On 05.06.25 21:56, Jeff Davis wrote:
On Thu, 2025-06-05 at 10:12 +0200, Peter Eisentraut wrote:
The reason we don't do it at parse time is that we don't have the
information which functions care about collations, which is exactly
what
you are proposing here to add.
Currently, we have:
create table c(x text collate "C", y text collate "en_US");
insert into c values ('x', 'y');
select x < y from c; -- fails (runtime check)
select x || y from c; -- succeeds
Surely, "<" would be marked as ordering-sensitive, and we could move
the error to parse-time.
But what about UDFs? If we assume that all UDFs are ordering-sensitive
unless marked otherwise, then a user-defined version of "||" that
previously worked would now start failing, until they add the ordering-
insensitive mark.
I think no matter how we slice it, there is going to be some case that
will be degraded until some update is applied. I would be content to
accept this particular variant, because it doesn't seem very realistic.

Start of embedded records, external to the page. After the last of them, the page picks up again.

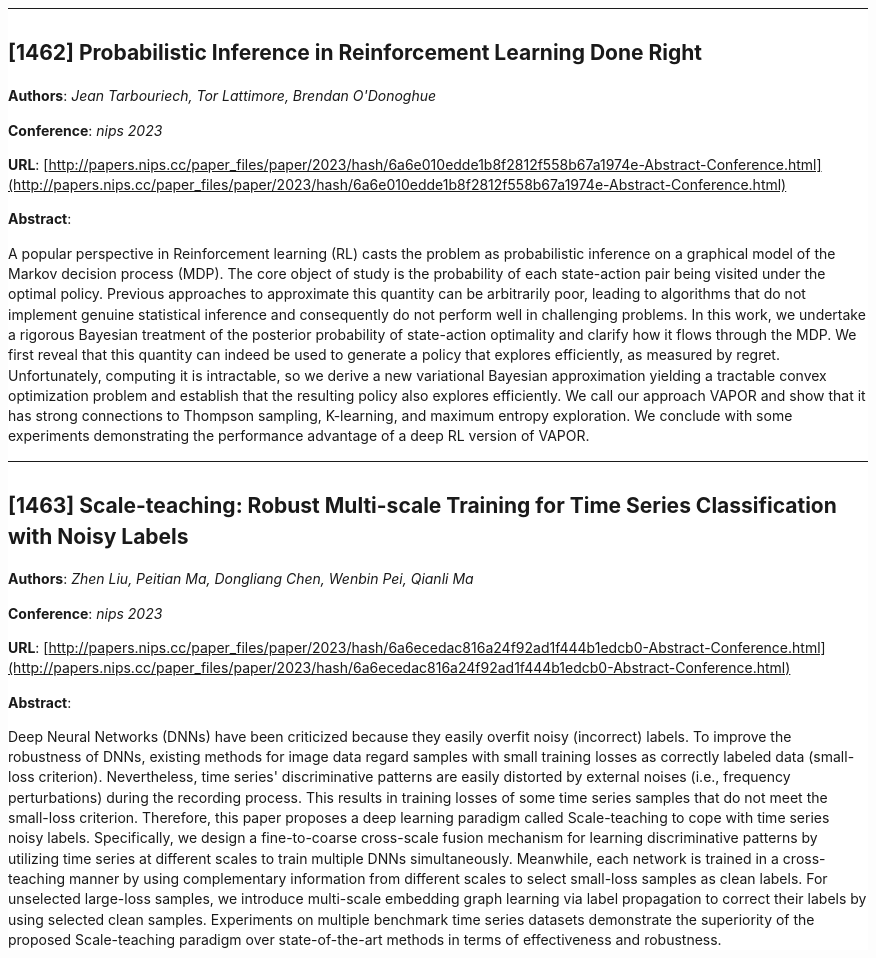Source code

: ----

## [1462] Probabilistic Inference in Reinforcement Learning Done Right

**Authors**: *Jean Tarbouriech, Tor Lattimore, Brendan O'Donoghue*

**Conference**: *nips 2023*

**URL**: [http://papers.nips.cc/paper_files/paper/2023/hash/6a6e010edde1b8f2812f558b67a1974e-Abstract-Conference.html](http://papers.nips.cc/paper_files/paper/2023/hash/6a6e010edde1b8f2812f558b67a1974e-Abstract-Conference.html)

**Abstract**:

A popular perspective in Reinforcement learning (RL) casts the problem as probabilistic inference on a graphical model of the Markov decision process (MDP). The core object of study is the probability of each state-action pair being visited under the optimal policy. Previous approaches to approximate this quantity can be arbitrarily poor, leading to algorithms that do not implement genuine statistical inference and consequently do not perform well in challenging problems. In this work, we undertake a rigorous Bayesian treatment of the posterior probability of state-action optimality and clarify how it flows through the MDP. We first reveal that this quantity can indeed be used to generate a policy that explores efficiently, as measured by regret. Unfortunately, computing it is intractable, so we derive a new variational Bayesian approximation yielding a tractable convex optimization problem and establish that the resulting policy also explores efficiently. We call our approach VAPOR and show that it has strong connections to Thompson sampling, K-learning, and maximum entropy exploration. We conclude with some experiments demonstrating the performance advantage of a deep RL version of VAPOR.

----

## [1463] Scale-teaching: Robust Multi-scale Training for Time Series Classification with Noisy Labels

**Authors**: *Zhen Liu, Peitian Ma, Dongliang Chen, Wenbin Pei, Qianli Ma*

**Conference**: *nips 2023*

**URL**: [http://papers.nips.cc/paper_files/paper/2023/hash/6a6ecedac816a24f92ad1f444b1edcb0-Abstract-Conference.html](http://papers.nips.cc/paper_files/paper/2023/hash/6a6ecedac816a24f92ad1f444b1edcb0-Abstract-Conference.html)

**Abstract**:

Deep Neural Networks (DNNs) have been criticized because they easily overfit noisy (incorrect) labels. To improve the robustness of DNNs, existing methods for image data regard samples with small training losses as correctly labeled data (small-loss criterion). Nevertheless, time series' discriminative patterns are easily distorted by external noises (i.e., frequency perturbations) during the recording process. This results in training losses of some time series samples that do not meet the small-loss criterion. Therefore, this paper proposes a deep learning paradigm called Scale-teaching to cope with time series noisy labels. Specifically, we design a fine-to-coarse cross-scale fusion mechanism for learning discriminative patterns by utilizing time series at different scales to train multiple DNNs simultaneously. Meanwhile, each network is trained in a cross-teaching manner by using complementary information from different scales to select small-loss samples as clean labels. For unselected large-loss samples, we introduce multi-scale embedding graph learning via label propagation to correct their labels by using selected clean samples. Experiments on multiple benchmark time series datasets demonstrate the superiority of the proposed Scale-teaching paradigm over state-of-the-art methods in terms of effectiveness and robustness.
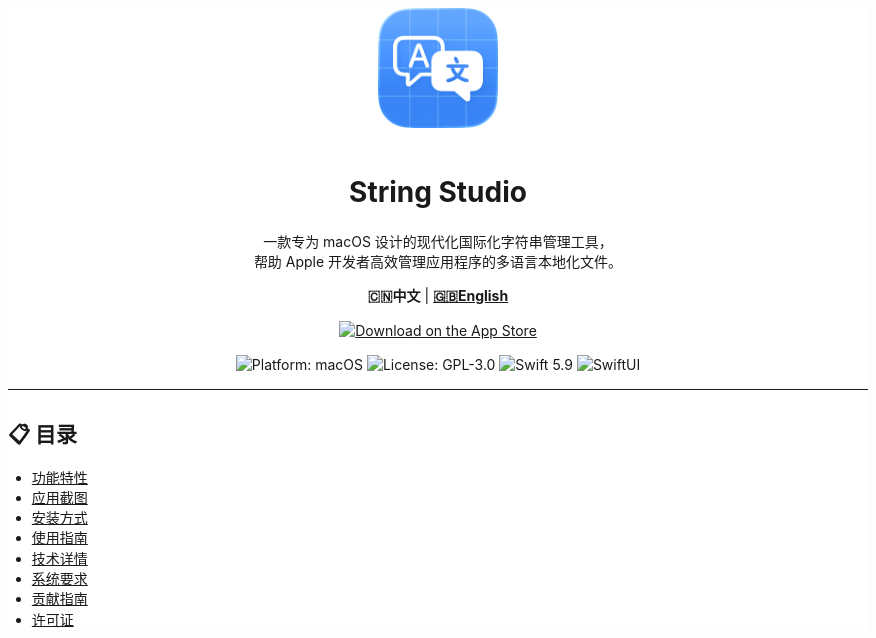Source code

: <div align="center">
  <img src="./ScreenShot/StringStudio.png" alt="String Studio" width="120">
  <h1>String Studio</h1>
  <p>
    一款专为 macOS 设计的现代化国际化字符串管理工具，
    <br>
    帮助 Apple 开发者高效管理应用程序的多语言本地化文件。
  </p>

  <p>
    <strong>🇨🇳中文</strong>  | <strong><a href="./README.md">🇬🇧English</a></strong>
  </p>

  <p>
    <a href="https://apps.apple.com/app/id6753932371">
      <img src="https://developer.apple.com/assets/elements/badges/download-on-the-app-store.svg" alt="Download on the App Store" width="160">
    </a>
  </p>

  <p>
    <img src="https://img.shields.io/badge/platform-macOS-lightgrey?style=flat-square&logo=apple" alt="Platform: macOS">
    <img src="https://img.shields.io/badge/license-GPL--3.0-blue?style=flat-square" alt="License: GPL-3.0">
    <img src="https://img.shields.io/badge/Swift-5.9-orange?style=flat-square&logo=swift" alt="Swift 5.9">
    <img src="https://img.shields.io/badge/SwiftUI-blue?style=flat-square" alt="SwiftUI">
  </p>
</div>

---

## 📋 目录

- [功能特性](#-功能特性)
- [应用截图](#-应用截图)
- [安装方式](#-安装方式)
- [使用指南](#-使用指南)
- [技术详情](#-技术详情)
- [系统要求](#-系统要求)
- [贡献指南](#-贡献指南)
- [许可证](#-许可证)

Why would a user define their own concatenation function? There already
is one. Unless your concatenation function does something special, in
which case you should probably think about this collations topic. More
generally, there are I think only so many operations you can do on
characters strings that you can do without considering the
collation/ctype/etc. These are essentially all the operations that you
can do without looking at the characters, like length(), ||, repeat().
Everything beyond that looks at the characters and needs to take
collation/ctype/etc. into account.
We'd need some kind of migration path where we could retain the runtime
checks and disable the parse time checks until people have a chance to
add the right marks to their UDFs. Migration paths like that are not
great because they take several releases to work out, and we're never
quite sure when to finally remove the deprecated behavior.
Perhaps pg_dump can apply some properties during upgrades?
If we make the opposite assumption, that none are ordering-sensitive
unless we mark them so, that would allow properly-marked functions to
fail at parse time, and the rest to fail at runtime. But this
assumption doesn't work as well for recording dependencies, because
we'd miss the dependencies for UDFs that aren't properly marked.
That feels like the worst of both worlds.